第102話 精励恪勤(せいれいかくきん)

 僕らの初討伐依頼は『ブラッディボア』だ。


 それは、軽トラックほどの大きさのイノシシが相手となる。

 実はランドさんたちを助けた帰りに、何頭か狩っているので既に達成済みだったりするがこれは内緒だ。


 当座に必要な肉は手に入ったので、ホントなら依頼を取り下げても良かったのだが、ランドさんはそれを良しとしなかった。


「どうせ、依頼失敗が重なった案件だし。もう誰も手は出さないよ。それなら、アルフレッド君たちが討伐できるようになった時のポイントアップのために残しておくよ」


 そう言って、わざわさ依頼を残してくれたのだ。

 決して安くない依頼料なのに、申し訳ない気持ちでいっぱいだ。

 だからこそ、魔物討伐が認められた今、僕らはさっさと塩漬けの依頼をこなしてしまおうと考えたのだ。


 死と隣り合わせの商売だからこそ、冒険者は験を担ぐところがある。


 げん――いわゆる、ジンクスと呼ばれるもので、例えば家を出るときに右足から踏み出すと良いことがあるだとか、赤い下着を着けてると運気が向上するとかだ。


 よく、スポーツの選手がこだわるルーティンもこの一種にあたる。


 そう言えば、前世の消防署員時代にも、特別救助隊トッキュー時代にも、軽々しい発言は絶対にしてはならないというジンクスがあったなと思い出す。

 

「今日は何も無かったッスね」


 仮に平穏な一日だったとしても、新人がそんな軽々しい発言をしようものなら、先輩や上司に泣くほど指導されたものだった。


 何故なら、そんな発言があったときに限って、直後に大きな事案が発生することが少なくなかったのだ。


「あ〜あ、アイツのせいで現場だよ」

「余計な発言しやがって」

「バカ新人が気を抜きやがったからだ」


 そんな発言をした新人は、先輩上司に嫌というほどなじられる。

 決してその新人が事案を起こした訳ではないのだが、軽々しい発言が神様や仏様の機嫌を損ねたと本気で信じられていたのだ。


 冗談のような話ではあるが、結構バカにできない頻度で起きたていたので、新人もいつしか軽々しい発言を控えるようになっていく。

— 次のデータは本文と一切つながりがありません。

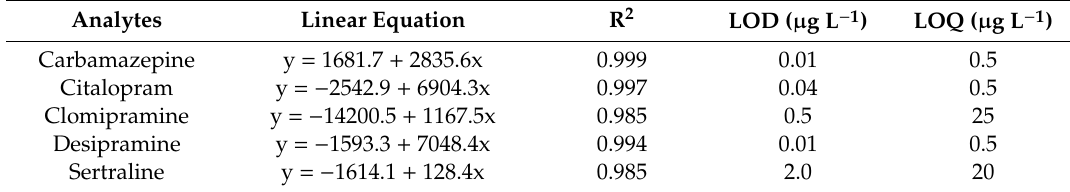
Table 1. Method linearity characteristics and its limits of detection (LOD) and quantification (LOQ).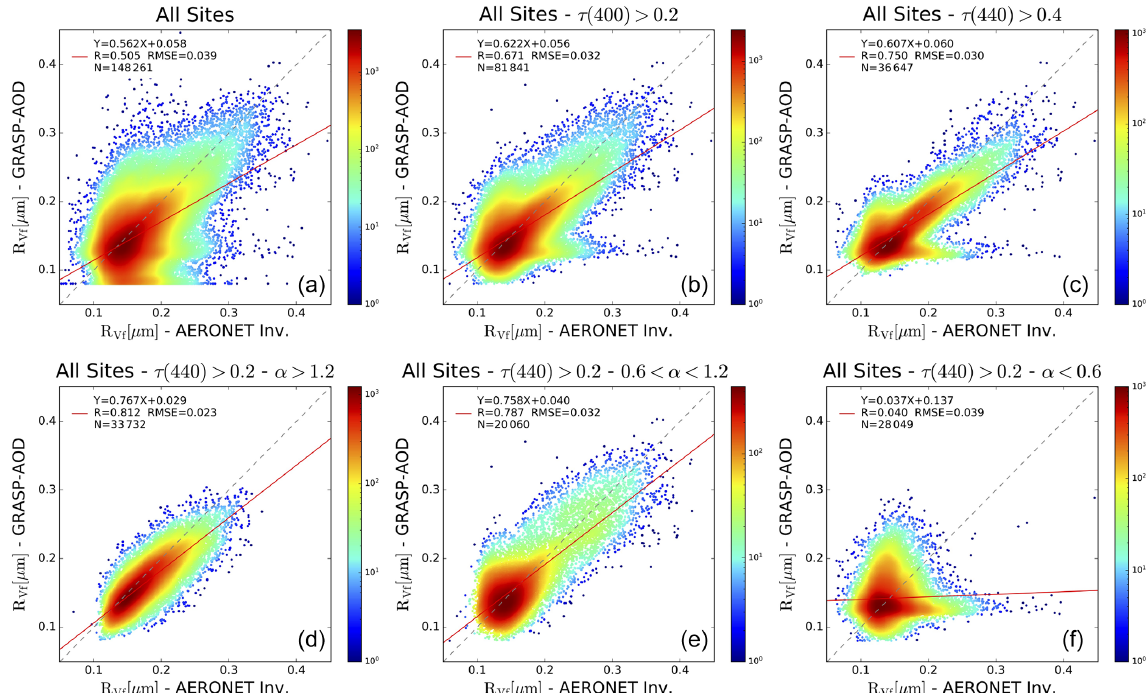
Figure 6. Comparisons between the fine-mode volume median radius ( R Vf [µm]) obtained by the GRASP-AOD and AERONET aerosol retrieval algorithm for all sites considered in the analysis (Table 1) for the period 1997–2016 using different thresholds for τ( 440 ) and Ångström exponent values. (a) – (c) analyze the effect of different lower limits of τ( 440 ) (from left to right): all retrievals ( τ( 440 ) > 0 . 02), retrievals with τ( 440 ) > 0 . 2 and retrievals with τ( 440 ) > 0 . 4. (d) – (f) analyze the results for the retrievals with τ( 440 ) > 0 . 2 and for different ranges of the Ångström exponent (from left to right): retrievals with α > 1 . 2, retrievals with α between 0.6 and 1.2, and finally, retrievals with α < 0 . 6. Color bars represent data density in a 0 . 01 × 0 . 01µm grid. A logarithmic scale has been chosen given the strong data density between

 僕自身、世の中にフラグというものが実際にあるのだと思ったものだった。


 閑話休題


 科学まみれの前世ですら、そんな感じだったのだから神や魔術が存在するこの世界であれば、験担ぎもより真剣に考えられていた。


 そんな冒険者の験担ぎの中に『失敗の続く依頼は受けない』というのがある。


 単に縁起が悪いというのもあるが、失敗に至る何らかの要因が存在するのではないかとも疑われるのだ。

 そうして、失敗が重なった依頼は誰も引き受ける者がいなくなり塩漬けとなるのであった。


 依頼が塩漬けになってしまった場合、依頼主は依頼を取り下げるか、条件を再設定して依頼をし直すことになる。

 この場合の条件とは、依頼料の増額や成功の基準を下げる等を指す。


 ここで、何とか依頼を受けて欲しい依頼人と、縁起が悪い依頼は受けたくない冒険者との駆け引きが行われるのだ。


 そんなごちゃごちゃしたやり取りを仲介するのが冒険者ギルドというわけだ。


 時には依頼人にアドバイスをして、無茶な依頼をさせないようにしたり、失敗が重なった依頼の見直しを勧めたりもする。


 単に依頼文を貼り付けてるだけではないのだと、ランドさんから聞いて驚いたものだ。


「ベテランの人の中には、わざわざ塩漬けの依頼ばかり請け負うお人好しもいるんだけど、俺の依頼は原因不明で失敗が重なっているから、気味悪がって誰も受けないはずなんだ。まさか、王都の大商会が妨害していたなんて誰も思わないもんね」


 そう話していたランドさん。

 やっぱり、先輩から話を聞くのはためになるなと感じたものだ。


 そう考えると、初めての討伐に先達の冒険者と共に行くという制度は有りだなと思えてくる。


 飛び級した僕らは、先達から教えを受ける機会には恵まれなかったな。


 いや、最悪の場合はカレナリエルさんや、ミネットさんたちに教えを請うことも有りかなと考える僕であった。